The dad replied, "Well, son, George Washington's father wasn't
in the cherry tree!"
:toofunny
 
Moses, Jesus, and an old bearded man were out playing golf one day.

Moses pulled up to the tee and drove a long one. It landed in the fairway
but rolled directly toward a water trap. Quickly, Moses raised his club,
the water parted and it rolled to the other side safe and sound.

Next, Jesus strolls up to the tee and hits a nice long one directly toward
the same water trap. It landed directly in the center of the pond and
kind of hovered over the water. Jesus casually walked out on the pond and
chipped it up onto the green.

The third guy gets up and sort of randomly whacks the ball. It heads out
over the fence and into oncoming traffic on a nearby street. It bounces
off a truck and hits a nearby tree.

From there it bounces onto the roof of a nearby shack and rolls down into
the gutter, down the downspout, out onto the fairway and right toward the
aforementioned pond.

On the way to the pond, it hits a little stone and bounces out over the
water and onto a lily pad where it rested quietly. Suddenly, a very large
bullfrog jumped up on the lily pad and snatched the ball into his mouth.

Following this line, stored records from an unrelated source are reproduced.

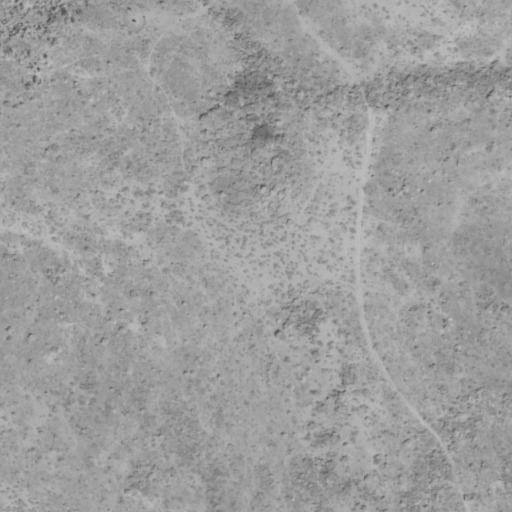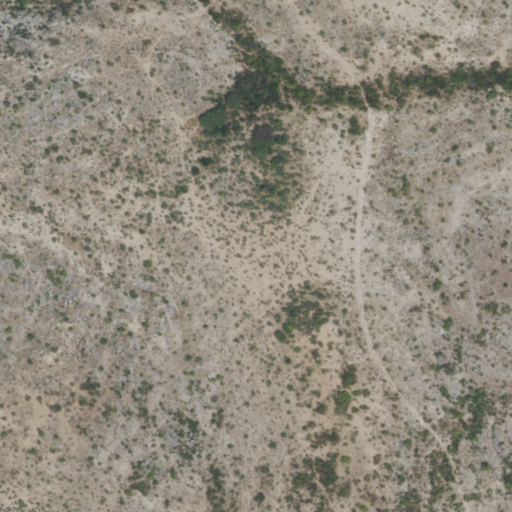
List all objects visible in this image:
road: (371, 258)
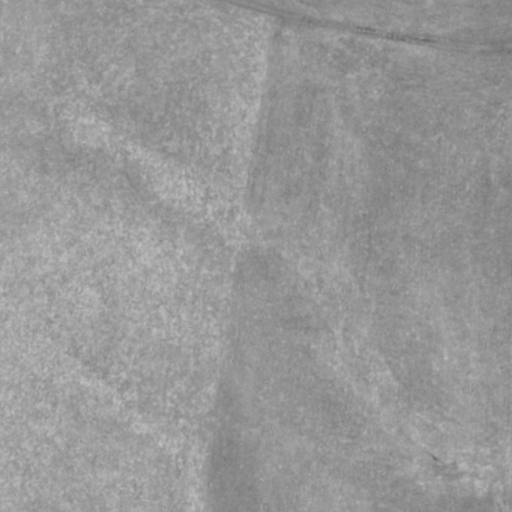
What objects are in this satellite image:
road: (297, 26)
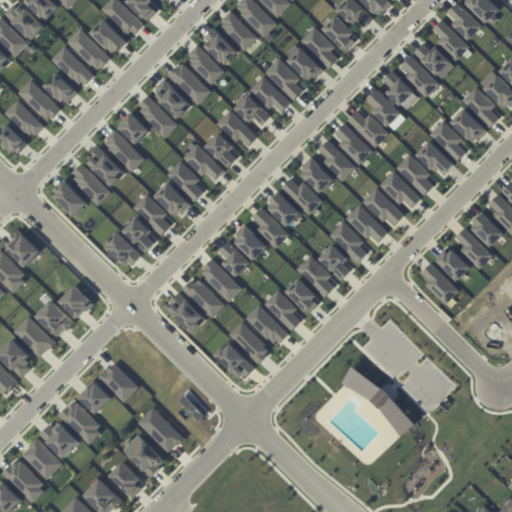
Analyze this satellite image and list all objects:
building: (165, 0)
building: (67, 2)
building: (68, 2)
building: (377, 4)
building: (276, 5)
building: (277, 5)
building: (377, 5)
building: (42, 6)
building: (43, 7)
building: (143, 7)
building: (144, 7)
building: (485, 8)
building: (485, 9)
building: (354, 12)
building: (355, 12)
building: (256, 15)
building: (121, 16)
building: (122, 16)
building: (257, 16)
building: (465, 19)
building: (24, 20)
building: (26, 20)
building: (465, 21)
building: (238, 29)
building: (238, 30)
building: (339, 32)
building: (340, 32)
building: (107, 35)
building: (109, 36)
building: (10, 37)
building: (11, 38)
building: (450, 39)
building: (451, 40)
building: (220, 45)
building: (220, 45)
building: (319, 45)
building: (320, 46)
building: (88, 49)
building: (89, 49)
building: (432, 56)
building: (433, 58)
building: (3, 59)
building: (4, 59)
building: (304, 63)
building: (205, 64)
building: (205, 64)
building: (305, 64)
building: (72, 65)
building: (73, 66)
building: (508, 68)
building: (508, 71)
building: (419, 74)
building: (420, 76)
building: (284, 77)
building: (285, 78)
building: (189, 82)
building: (190, 83)
building: (59, 86)
building: (397, 86)
building: (60, 88)
building: (398, 88)
building: (500, 91)
building: (500, 92)
building: (269, 93)
building: (270, 94)
building: (38, 98)
building: (171, 98)
building: (172, 99)
building: (39, 100)
road: (102, 106)
building: (383, 106)
building: (481, 106)
building: (482, 107)
building: (385, 108)
building: (251, 109)
building: (252, 110)
building: (156, 116)
building: (157, 116)
building: (24, 117)
building: (25, 119)
building: (469, 125)
building: (133, 126)
building: (368, 126)
building: (468, 126)
building: (236, 127)
building: (369, 127)
building: (135, 128)
building: (237, 128)
building: (11, 137)
building: (11, 139)
building: (449, 140)
building: (448, 141)
building: (353, 142)
building: (353, 144)
building: (221, 148)
building: (123, 149)
building: (222, 149)
building: (124, 150)
building: (434, 158)
building: (435, 158)
building: (336, 159)
building: (337, 160)
building: (203, 161)
building: (204, 162)
building: (104, 164)
building: (106, 166)
building: (415, 173)
building: (316, 174)
building: (415, 174)
building: (317, 175)
building: (185, 179)
building: (186, 180)
building: (90, 183)
building: (90, 183)
building: (400, 189)
building: (508, 190)
building: (400, 191)
building: (508, 192)
building: (302, 194)
building: (302, 195)
building: (69, 196)
building: (70, 197)
building: (172, 198)
building: (173, 199)
building: (383, 206)
building: (383, 207)
building: (283, 208)
building: (284, 210)
building: (502, 211)
building: (152, 212)
building: (153, 213)
building: (502, 213)
road: (212, 218)
building: (366, 223)
building: (366, 224)
building: (270, 227)
building: (270, 228)
building: (487, 229)
building: (486, 230)
building: (139, 232)
building: (140, 235)
building: (349, 241)
building: (250, 242)
building: (349, 242)
building: (251, 243)
building: (23, 248)
building: (26, 248)
building: (122, 248)
building: (474, 248)
building: (122, 249)
building: (473, 249)
building: (233, 258)
building: (234, 259)
building: (336, 261)
building: (335, 263)
building: (454, 264)
building: (453, 265)
building: (11, 271)
building: (11, 272)
building: (316, 275)
building: (316, 276)
building: (220, 279)
building: (221, 280)
road: (379, 281)
building: (440, 284)
building: (439, 285)
building: (2, 292)
building: (2, 293)
road: (122, 293)
building: (303, 295)
building: (203, 296)
building: (303, 296)
building: (204, 297)
building: (79, 301)
building: (77, 302)
building: (283, 309)
building: (283, 311)
building: (185, 312)
building: (186, 313)
building: (57, 317)
building: (55, 318)
building: (266, 324)
building: (266, 324)
road: (442, 331)
building: (36, 335)
building: (34, 336)
building: (249, 342)
building: (249, 342)
road: (396, 352)
building: (16, 357)
building: (18, 357)
building: (234, 360)
building: (234, 360)
parking lot: (409, 365)
building: (7, 378)
building: (6, 380)
road: (504, 380)
building: (118, 382)
building: (120, 382)
building: (96, 397)
building: (98, 397)
building: (378, 398)
building: (381, 400)
building: (83, 421)
building: (82, 422)
road: (434, 435)
building: (61, 438)
building: (62, 438)
building: (146, 453)
building: (144, 454)
building: (44, 457)
building: (42, 458)
road: (199, 465)
road: (296, 465)
building: (25, 479)
building: (26, 479)
building: (127, 479)
building: (129, 480)
building: (510, 485)
building: (511, 486)
building: (103, 496)
building: (7, 497)
building: (9, 497)
building: (103, 497)
road: (179, 500)
building: (75, 506)
building: (76, 506)
building: (508, 507)
building: (508, 508)
building: (486, 509)
building: (484, 510)
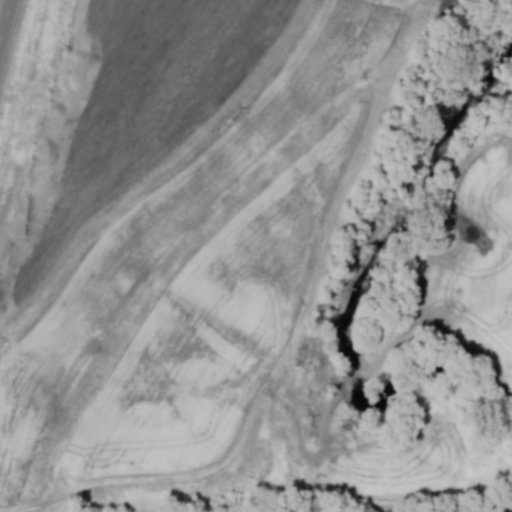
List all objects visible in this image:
road: (6, 24)
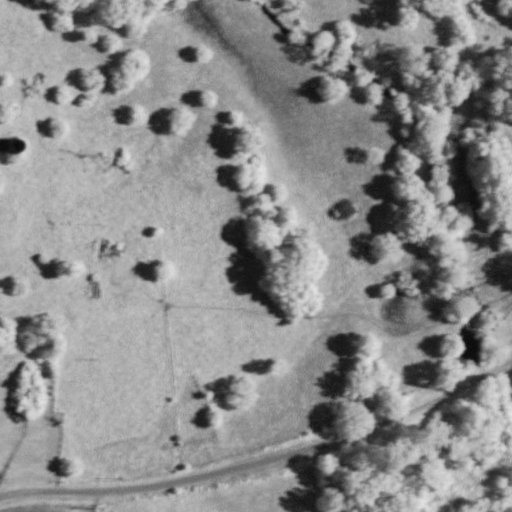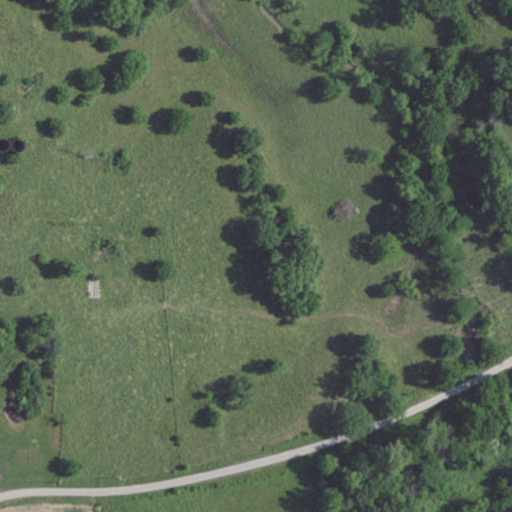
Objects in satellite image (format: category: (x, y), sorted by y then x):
road: (264, 462)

Just then, an eagle swooped down and grabbed the frog and flew away.

As they passed over the green, the frog squealed with fright and dropped
the ball which bounced right into the hole for a beautiful hole-in-one.

Moses turned to Jesus and said, "I hate playing with your dad."
:toofunny:toofunny:biggrin
 
The minister was preoccupied with thoughts of how he was going to ask the congregation to come up with more money than they were expecting for repairs to the church building. Therefore, he was annoyed to find that the regular organist was sick and a substitute had been brought in at the last minute. The substitute wanted to know what to play.
"Here's a copy of the service," he said impatiently. "But, you'll have to think of something to play after I make the announcement about the finances."
During the service, the minister paused and said,
"Brothers and Sisters, we are in great difficulty; the roof repairs cost twice as much as we expected and we need $4,000 more. Any of you who can pledge $100 or more, please stand up."
At that moment, the substitute organist played,
"The Star Spangled Banner."
And that is how the substitute became the regular organist!
 
oldie but a goodie:

A man and his ever-nagging wife went on vacation to Jerusalem. While they were there, the wife passed away.

The undertaker told the husband, "You can have her shipped home for $5,000, or you can bury her here, in the Holy Land, for $150."

The man thought about it and told him he would just have her shipped home.

The undertaker asked, "Why would you spend $5,000 to ship your wife home, when it would be wonderful to be buried here and you would spend only $150?"

The man replied, "Long ago a man died here, was buried here, and three days later he rose from the dead. I just can't take that chance."
 
oldie but a goodie:

A man and his ever-nagging wife went on vacation to Jerusalem. While they were there, the wife passed away.

The undertaker told the husband, "You can have her shipped home for $5,000, or you can bury her here, in the Holy Land, for $150."

The man thought about it and told him he would just have her shipped home.

The undertaker asked, "Why would you spend $5,000 to ship your wife home, when it would be wonderful to be buried here and you would spend only $150?"

The man replied, "Long ago a man died here, was buried here, and three days later he rose from the dead. I just can't take that chance."